Couverture — J'ai toujours rêvé d'être un fermier

J'ai toujours rêvé d'être un fermier

Par Jean Harambat

Éditions Charivari

Pages
112
Parution
10/04/2026

Une invitation à observer le monde. Un album contemplatif admirable mais qui pèche par ses digressions.

En résumé

Jean Harambat retrace son retour à la terre et le quotidien d'une ferme gasconne au fil des saisons. Un album contemplatif, poétique, mais parfois trop foisonnant.

Mon avis

Fils de paysan, Jean Harambat explique son amour pour la terre, sa décision d'acheter une ferme dans le sud-ouest.

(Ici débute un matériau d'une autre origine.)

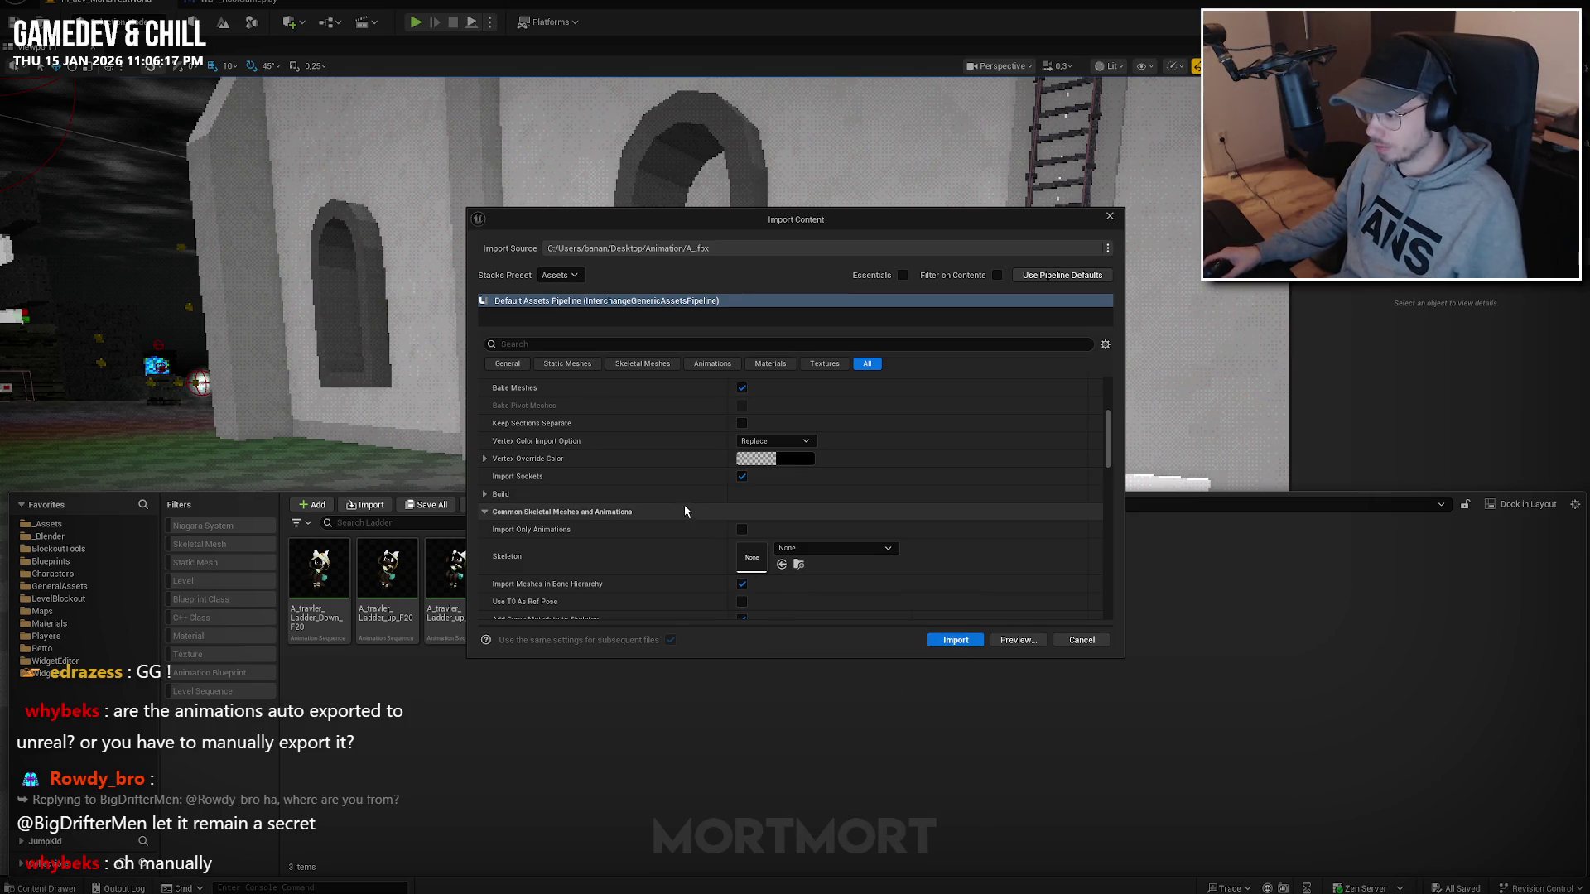
scroll(684, 504, "down", 1)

C'est un récit qui suit le fil des saisons, avec en toile de fond la rénovation de la ferme, le soin des bêtes, la préparation de la terre et tout ce qui fait le quotidien d'un paysan.
J'étais très attiré par cet album de Jean Harambat, par le thème qu'il traitait, celui du monde paysan avec cette belle couverture toute en sobriété, comme une promesse de retour à la terre.
Parsemé de réflexions sur l'importance d'observer le vivant, sur la relation de l'homme à la nature et au paysage, Jean Harambat propose une oeuvre hybride entre la BD et le livre illustré. Un récit poétique qui prend le temps d'observer et de raconter un mode de vie bien trop oublié dans un monde en constante accélération.

"Illustration de J'ai toujours rêvé d'être un fermier"
© Jean Harambat / Éditions Charivari (2026)

Le trait est doux, réaliste, contemplatif. On se laisse embarquer par ces paysages landais, par le vol des oiseaux. L'auteur s'y entend pour dessiner la nature en quelques traits, et on ressent toute l'admiration qu'il a pour cette ferme qu'il présente comme un personnage principal du récit.

"Illustration de J'ai toujours rêvé d'être un fermier"
© Jean Harambat / Éditions Charivari (2026)

Si le dessin est évocateur, l'album est très verbeux, ce qui m'a fait le comparer à un album illustré. Des phylactères qui livrent un récit et sont appuyés par le dessin de l'auteur.
On s'éloigne ainsi du mode narratif de la bande dessinée dans laquelle c'est en principe l'inverse : le dessin qui raconte l'histoire et est appuyé par les phylactères.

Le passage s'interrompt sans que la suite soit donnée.